Netflix for new parents
I never had such an appreciation for “the little things” in life until I had a brand-new baby in the house. In other words, when you haven’t had more than two consecutive hours of sleep in the last two months, you’ll appreciate anything that makes your life even slightly easier (dry shampoo, Bite Squad gift cards) or that takes your mind off the mounting birth-associated medical bills (Netflix, Amazon Prime, YouTube).
You can fight back (later)
Let’s face it, gang: Postpartum support is in short supply in this country. No one is guaranteed any paid parental time off; many women don’t even meet the requirements to qualify for unpaid time.
Post-birth hospital stays are short and often force you to “room in” with your baby: You get no sleep and do all the baby care yourself, even though you had a C-section and can’t take a step without holding a pillow over your abdomen.
This calls for serious change: Change you can start advocating for when your baby is 2 years old or more. Seriously, if there’s ever been a time to cultivate indifference and lower the proverbial bar, it’s during the first year of your baby’s life.
You’ll have the rest of your days to get involved and make the world a better place. But right now, your resources are limited.
So, in honor of the one-day-at-a-time slog of early parenthood, I present my fond reminiscences of the TV shows I watched when my kids were tiny babies:
Before I had kids, I didn’t watch much TV. I was too busy reading books, drinking on patios, obsessing about “my purpose in life” and riding my bike to the Hexagon Bar. Therefore, I had never seen The Wire — also known as the best TV show of all time.
The Wire was fascinating, troubling and often very hard to follow in my baby-induced coma. “Wait: Do you have any idea what just happened?” I asked my husband at the end of more than a few episodes.
He was usually just as lost as me. This mutual confusion strengthened our marital bond during a life phase often associated with marital discord. (I hope.) And we knew we had the option to watch it all again when Baby No. 2 came around!
“I tried to watch Mad Men after I had my second baby, but I just couldn’t — it was too depressing!”
My friend said she could watch only lighthearted TV shows when she was caring for a baby.

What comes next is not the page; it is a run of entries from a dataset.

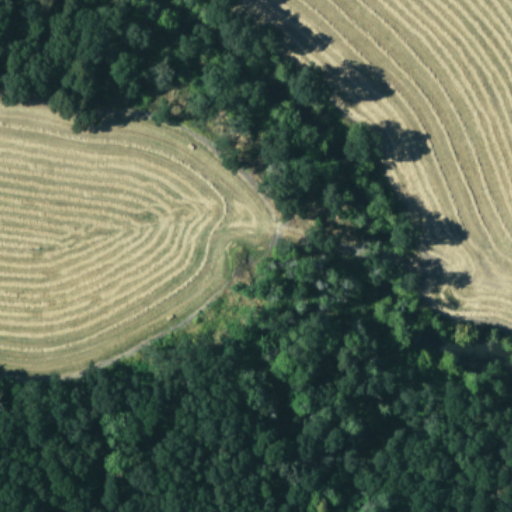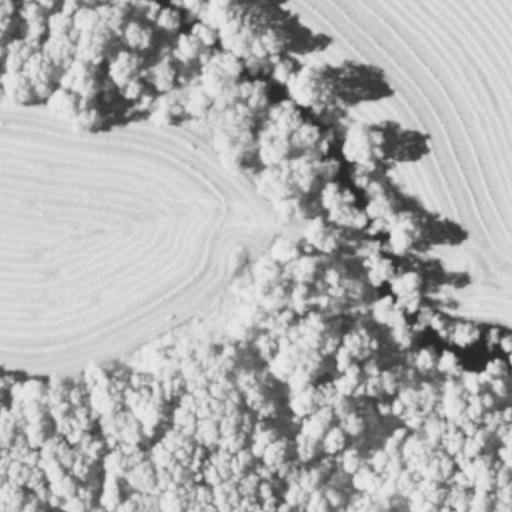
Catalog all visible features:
crop: (102, 221)
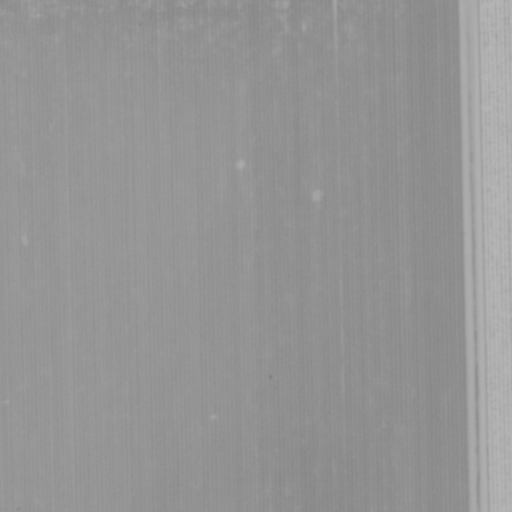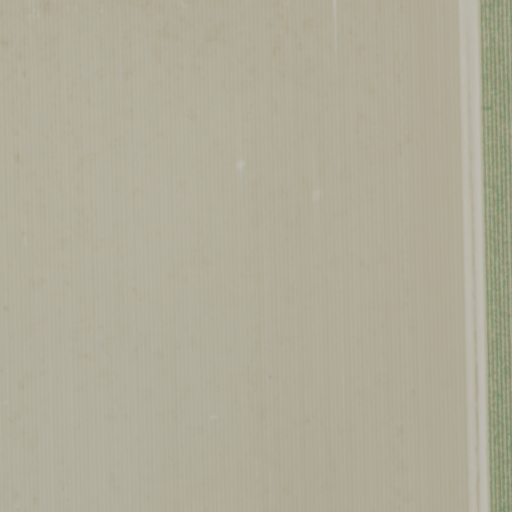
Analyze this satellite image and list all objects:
crop: (501, 241)
crop: (245, 256)
road: (487, 256)
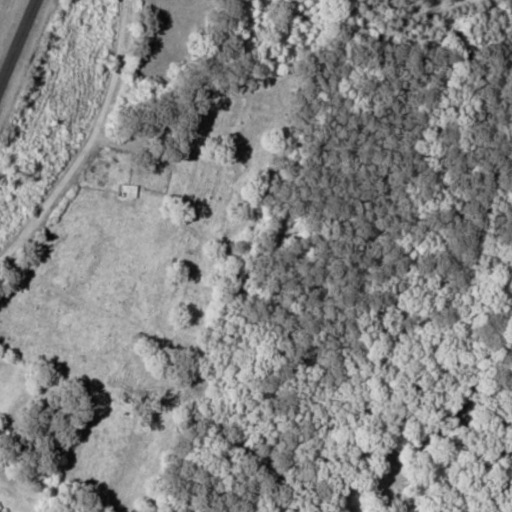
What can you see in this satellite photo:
road: (22, 53)
road: (84, 138)
building: (124, 188)
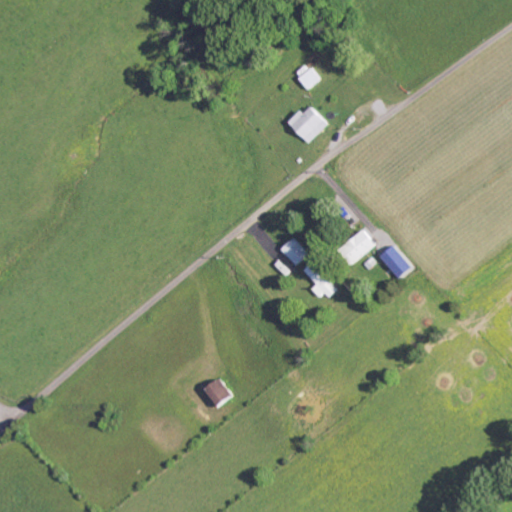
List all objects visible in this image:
building: (312, 78)
building: (312, 123)
road: (248, 222)
building: (363, 247)
building: (299, 251)
building: (401, 262)
building: (323, 281)
road: (6, 417)
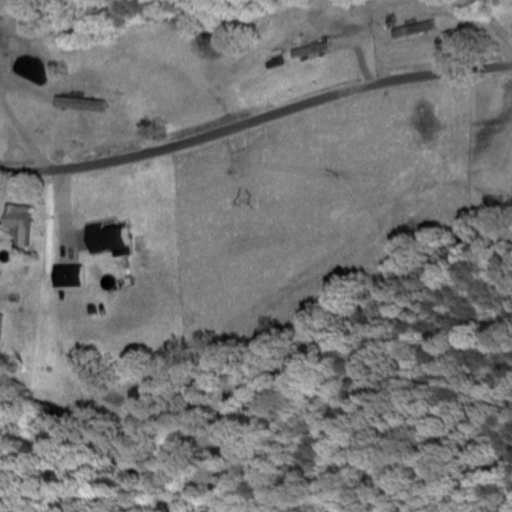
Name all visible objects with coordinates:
building: (416, 31)
building: (312, 51)
road: (255, 118)
building: (19, 223)
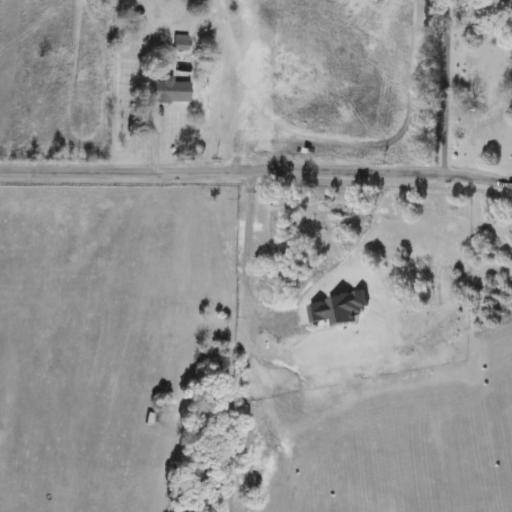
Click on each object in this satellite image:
building: (179, 43)
road: (447, 87)
building: (169, 92)
road: (256, 174)
road: (246, 261)
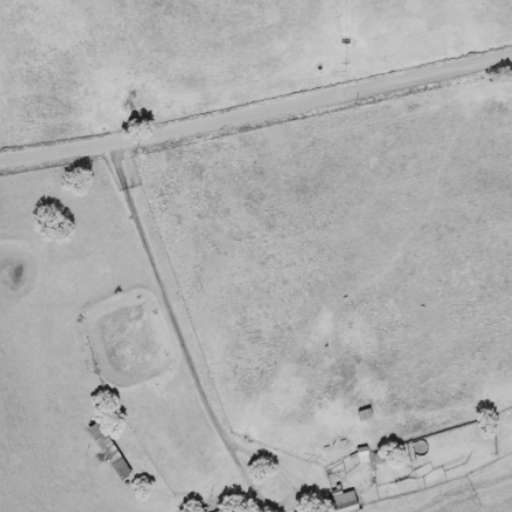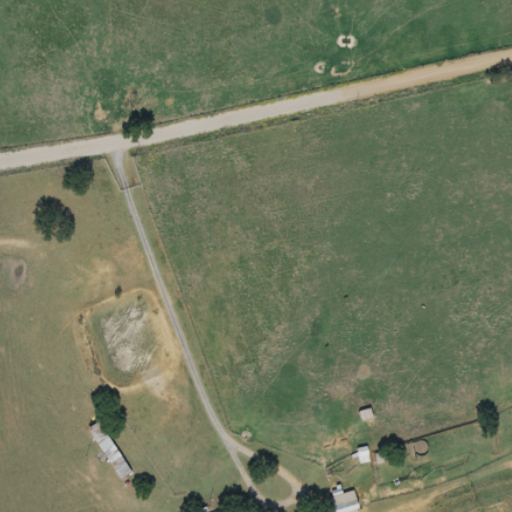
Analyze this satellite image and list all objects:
road: (255, 125)
road: (259, 415)
building: (111, 453)
building: (345, 503)
road: (391, 505)
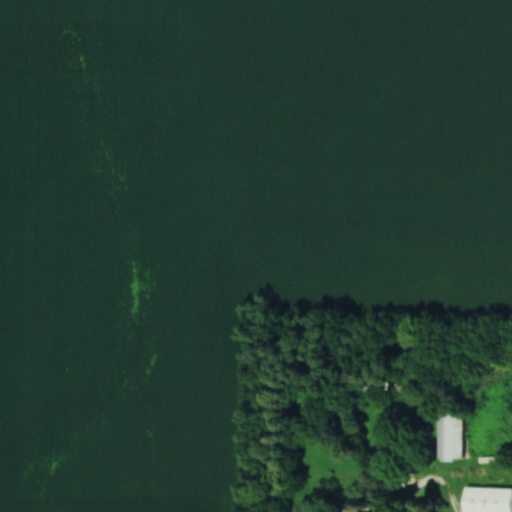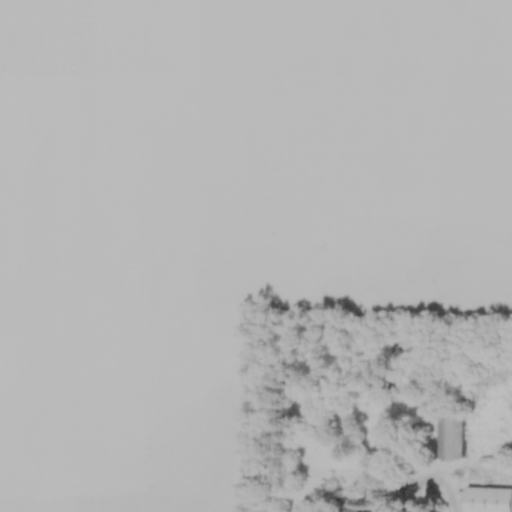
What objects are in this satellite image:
building: (452, 435)
road: (435, 481)
building: (489, 500)
building: (490, 500)
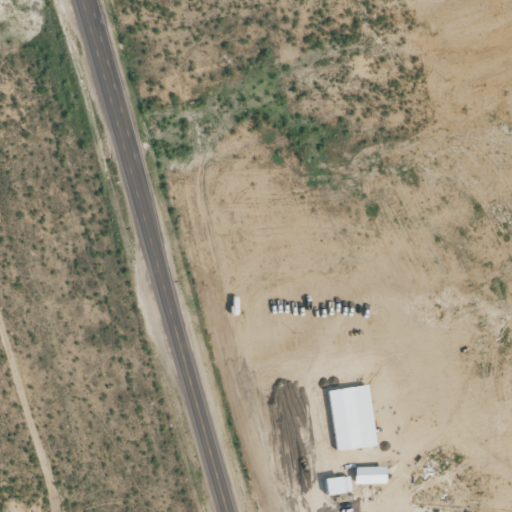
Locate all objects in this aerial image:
road: (159, 256)
building: (351, 418)
building: (368, 475)
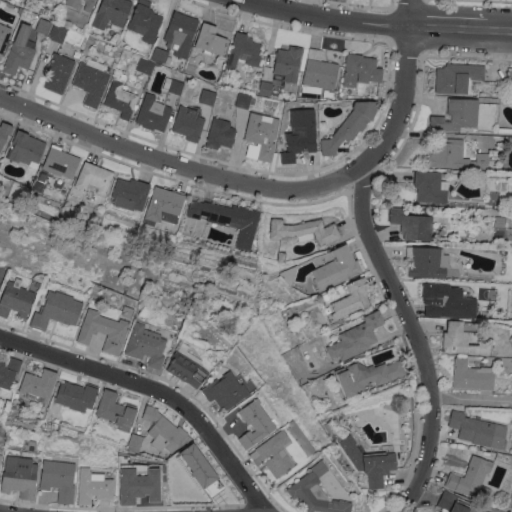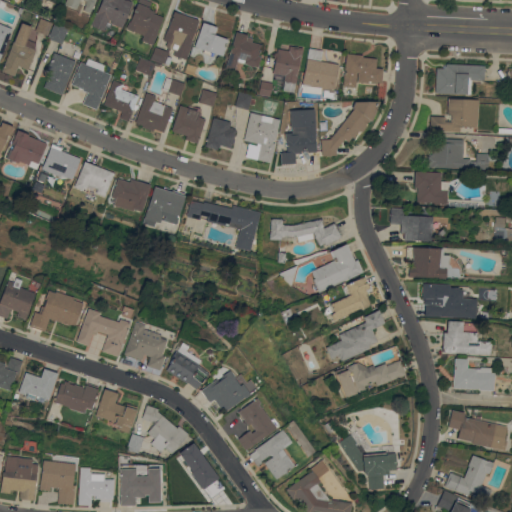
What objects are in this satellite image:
building: (80, 4)
building: (80, 4)
building: (110, 13)
building: (111, 13)
building: (144, 22)
building: (144, 23)
road: (376, 23)
building: (41, 26)
building: (43, 26)
building: (56, 32)
building: (57, 32)
building: (179, 33)
building: (180, 33)
building: (3, 35)
building: (4, 37)
building: (209, 39)
building: (209, 39)
building: (17, 51)
building: (18, 51)
building: (242, 51)
building: (242, 51)
building: (158, 54)
building: (159, 54)
building: (288, 62)
building: (286, 63)
building: (143, 65)
building: (144, 65)
building: (318, 69)
building: (359, 69)
building: (359, 70)
building: (317, 71)
building: (58, 72)
building: (57, 73)
building: (455, 77)
building: (457, 77)
building: (90, 81)
building: (90, 82)
building: (174, 86)
building: (175, 86)
building: (268, 88)
road: (403, 90)
building: (510, 93)
building: (205, 97)
building: (207, 97)
building: (119, 99)
building: (120, 99)
building: (241, 100)
building: (242, 100)
building: (151, 113)
building: (152, 113)
building: (455, 115)
building: (456, 115)
building: (186, 123)
building: (188, 123)
building: (349, 125)
building: (347, 126)
building: (504, 129)
building: (300, 131)
building: (3, 132)
building: (4, 133)
building: (219, 134)
building: (219, 134)
building: (298, 134)
building: (259, 136)
building: (260, 136)
building: (24, 148)
building: (26, 148)
building: (446, 153)
building: (447, 153)
building: (481, 160)
building: (59, 163)
road: (178, 165)
building: (59, 166)
building: (92, 178)
building: (94, 178)
building: (430, 187)
building: (429, 188)
building: (131, 192)
building: (127, 194)
building: (164, 205)
building: (161, 207)
building: (225, 218)
building: (231, 219)
building: (412, 224)
building: (411, 225)
building: (500, 228)
building: (303, 230)
building: (304, 230)
building: (427, 261)
building: (428, 262)
building: (335, 268)
building: (337, 268)
building: (15, 298)
building: (352, 298)
building: (351, 299)
building: (13, 300)
building: (445, 301)
building: (447, 304)
building: (56, 309)
building: (54, 310)
building: (101, 330)
building: (101, 331)
building: (355, 337)
building: (356, 337)
road: (418, 338)
building: (461, 340)
building: (463, 340)
building: (144, 345)
building: (144, 345)
building: (186, 367)
building: (184, 368)
building: (8, 372)
building: (9, 372)
building: (377, 372)
building: (368, 375)
building: (471, 375)
building: (470, 376)
building: (37, 383)
building: (345, 383)
building: (38, 384)
building: (224, 390)
road: (155, 391)
building: (223, 391)
building: (76, 395)
building: (73, 396)
building: (112, 409)
building: (115, 410)
building: (253, 423)
building: (254, 423)
building: (160, 430)
building: (162, 430)
building: (476, 430)
building: (478, 430)
building: (135, 442)
building: (272, 453)
building: (271, 454)
building: (0, 456)
building: (367, 462)
building: (369, 464)
building: (317, 468)
building: (199, 469)
building: (199, 470)
building: (468, 475)
building: (17, 476)
building: (18, 476)
building: (57, 478)
building: (470, 478)
building: (56, 479)
building: (136, 485)
building: (138, 485)
building: (92, 486)
building: (91, 487)
building: (315, 495)
building: (313, 496)
building: (451, 502)
building: (455, 503)
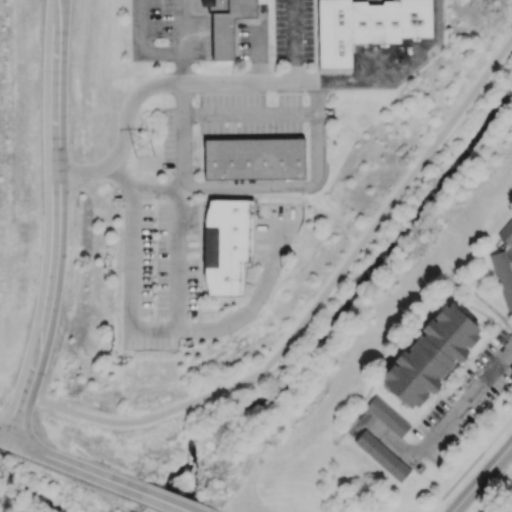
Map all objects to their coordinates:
road: (174, 7)
building: (226, 24)
road: (391, 25)
building: (366, 26)
road: (158, 85)
road: (249, 112)
power tower: (147, 157)
building: (253, 158)
road: (251, 186)
road: (56, 223)
building: (506, 232)
building: (226, 245)
park: (367, 248)
road: (180, 250)
building: (502, 277)
road: (306, 317)
road: (150, 328)
building: (429, 356)
road: (472, 402)
building: (387, 416)
building: (381, 455)
road: (477, 459)
road: (59, 461)
road: (483, 482)
road: (154, 498)
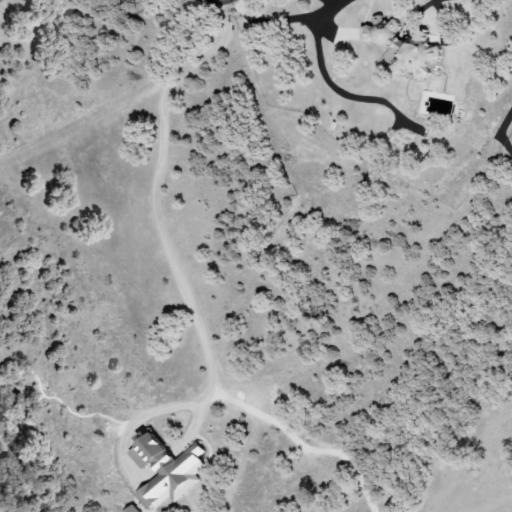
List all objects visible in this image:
road: (292, 20)
building: (402, 47)
road: (157, 198)
building: (165, 471)
building: (130, 509)
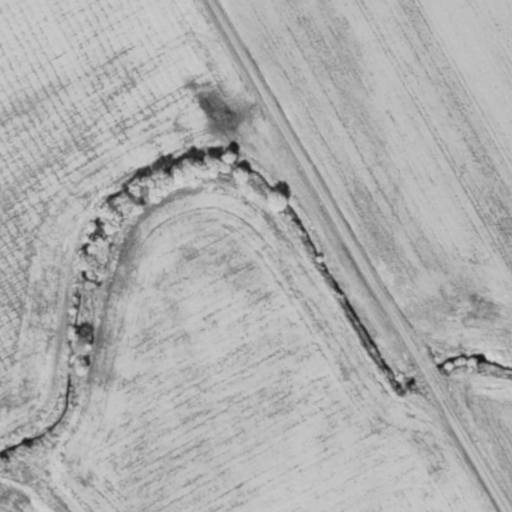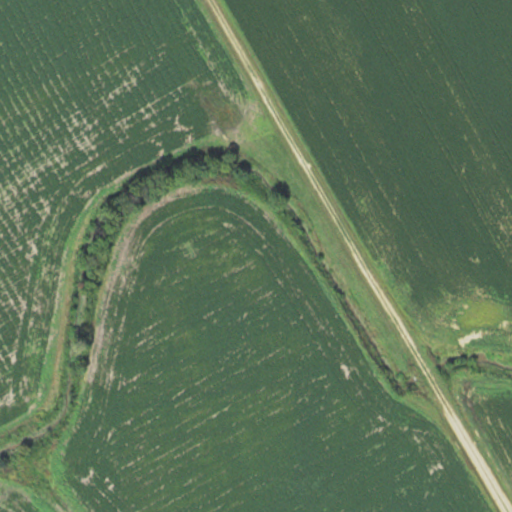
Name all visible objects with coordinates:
road: (356, 255)
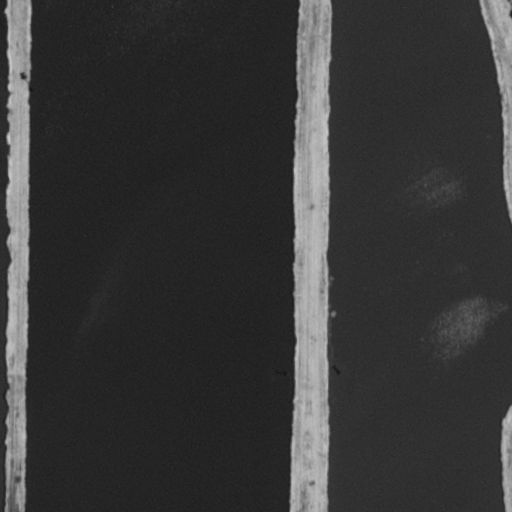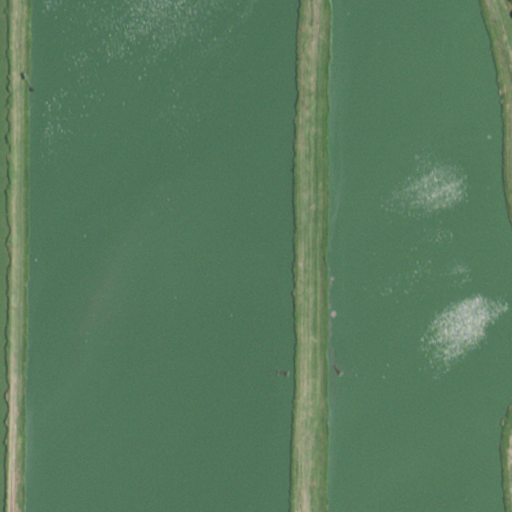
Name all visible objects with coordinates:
road: (507, 11)
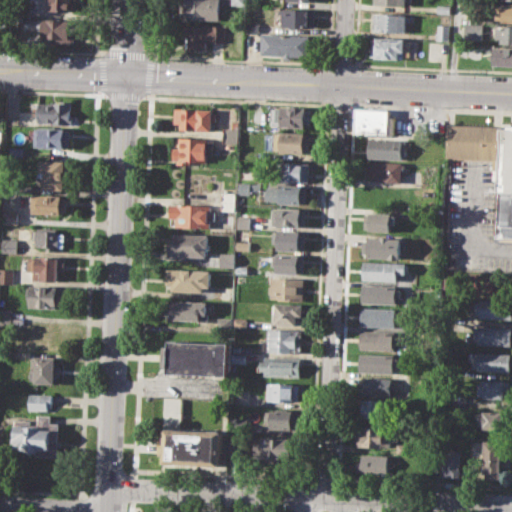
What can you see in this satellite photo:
building: (294, 0)
building: (306, 0)
building: (390, 1)
building: (237, 2)
building: (390, 2)
building: (4, 3)
building: (62, 5)
building: (63, 5)
building: (443, 8)
building: (199, 9)
building: (200, 9)
building: (507, 12)
building: (17, 13)
building: (506, 13)
building: (473, 15)
building: (297, 17)
building: (298, 17)
building: (389, 22)
building: (390, 22)
building: (252, 26)
building: (53, 29)
building: (58, 30)
road: (155, 30)
building: (443, 31)
building: (473, 31)
building: (474, 31)
building: (505, 32)
road: (328, 33)
road: (354, 34)
building: (504, 34)
building: (202, 35)
building: (203, 35)
road: (125, 37)
road: (342, 41)
building: (286, 44)
road: (454, 44)
building: (285, 45)
building: (388, 47)
building: (390, 48)
road: (52, 50)
road: (125, 53)
street lamp: (89, 55)
building: (502, 55)
building: (502, 55)
road: (238, 58)
street lamp: (173, 59)
street lamp: (242, 62)
road: (341, 63)
street lamp: (325, 65)
street lamp: (363, 66)
road: (431, 67)
street lamp: (446, 71)
road: (151, 76)
road: (255, 80)
road: (327, 83)
road: (353, 85)
road: (102, 94)
road: (150, 94)
road: (123, 95)
road: (236, 99)
road: (327, 102)
road: (340, 104)
road: (430, 107)
street lamp: (137, 108)
building: (54, 112)
building: (55, 112)
building: (291, 116)
building: (294, 117)
building: (193, 118)
building: (194, 118)
street lamp: (349, 118)
building: (11, 119)
building: (374, 121)
building: (375, 122)
building: (231, 134)
building: (231, 135)
building: (52, 137)
building: (53, 137)
building: (474, 141)
building: (292, 142)
building: (292, 142)
building: (384, 148)
building: (387, 148)
building: (191, 150)
building: (192, 150)
building: (16, 153)
building: (488, 159)
building: (293, 171)
building: (384, 171)
building: (385, 171)
building: (295, 172)
building: (53, 173)
building: (53, 174)
building: (506, 185)
building: (245, 188)
street lamp: (133, 191)
building: (289, 193)
building: (230, 200)
building: (229, 201)
building: (48, 203)
building: (49, 204)
street lamp: (345, 214)
building: (191, 215)
building: (192, 215)
building: (10, 216)
building: (289, 217)
building: (290, 217)
building: (244, 221)
building: (379, 221)
building: (381, 222)
building: (47, 238)
building: (50, 238)
building: (290, 239)
building: (291, 240)
building: (243, 244)
building: (189, 245)
building: (191, 245)
road: (91, 246)
building: (384, 246)
building: (384, 247)
building: (290, 263)
building: (289, 264)
building: (47, 266)
building: (49, 267)
building: (382, 269)
building: (382, 270)
building: (188, 279)
building: (188, 279)
building: (490, 279)
street lamp: (130, 282)
road: (142, 286)
building: (287, 287)
building: (286, 288)
road: (318, 291)
road: (332, 291)
road: (345, 291)
building: (380, 292)
road: (118, 293)
building: (379, 294)
building: (48, 296)
building: (43, 297)
street lamp: (341, 301)
building: (493, 307)
building: (188, 309)
building: (492, 309)
building: (189, 310)
building: (288, 314)
building: (289, 314)
building: (379, 316)
building: (378, 317)
building: (240, 321)
building: (223, 323)
building: (492, 334)
building: (492, 336)
building: (280, 340)
building: (281, 340)
building: (376, 340)
building: (377, 340)
building: (199, 357)
building: (238, 357)
building: (197, 358)
building: (489, 360)
building: (489, 361)
building: (377, 362)
building: (377, 363)
building: (281, 365)
building: (280, 367)
building: (43, 369)
building: (44, 370)
street lamp: (126, 370)
building: (375, 385)
building: (376, 386)
building: (496, 388)
building: (494, 389)
building: (283, 391)
building: (280, 392)
building: (40, 401)
building: (40, 401)
building: (371, 408)
building: (375, 408)
building: (280, 419)
building: (281, 419)
building: (494, 419)
building: (490, 420)
building: (238, 425)
building: (36, 435)
building: (372, 435)
building: (36, 436)
building: (372, 436)
building: (194, 446)
building: (194, 447)
building: (402, 447)
building: (272, 448)
building: (279, 448)
building: (235, 449)
building: (493, 458)
building: (492, 460)
building: (450, 462)
building: (372, 463)
building: (372, 463)
building: (450, 463)
road: (224, 474)
street lamp: (333, 475)
road: (324, 480)
road: (422, 483)
road: (133, 489)
road: (40, 492)
road: (307, 497)
street lamp: (144, 502)
road: (311, 502)
road: (333, 503)
road: (80, 504)
road: (55, 506)
road: (132, 506)
street lamp: (222, 506)
street lamp: (286, 509)
road: (113, 510)
fountain: (136, 510)
street lamp: (127, 511)
street lamp: (358, 512)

And while I enjoyed my fair share of comedy during the fourth trimester (Arrested Development, The Office, both British and American), there was just something great about brooding dramas filled with tortured characters that made being hooked to a breast pump six times a day more tolerable.
Plus, no matter how dire things get in your own life, you can always just say, “Well, I’m not as bad as [insert any character’s name],” and feel better in an instant.
If you’re raising your baby with a partner, there’s a strong likelihood that you won’t always want to watch the same shows. Such was the case with Twin Peaks. I’m a Twin Peaks obsessive. It aired on prime time while I was in the sixth grade and I totally imprinted on it.
For me, Twin Peaks marks the beginning of my transition from unpopular child outcast to disaffected teen loner; from Debbie Gibson to Nick Cave.
But for my husband, Twin Peaks has negative associations related to cutesy theme parties that happened in abundance at his college. I can respect this. (I have a similar aversion to ER: Every week when I finished my work-study shift at the cafeteria I’d walk in on an ER viewing party in my dorm room and I’d be forced to skulk away).
Therefore, Twin Peaks became my daytime soap opera, my secret indulgence while the spouse was away.
Revolutionary social change can wait until next year.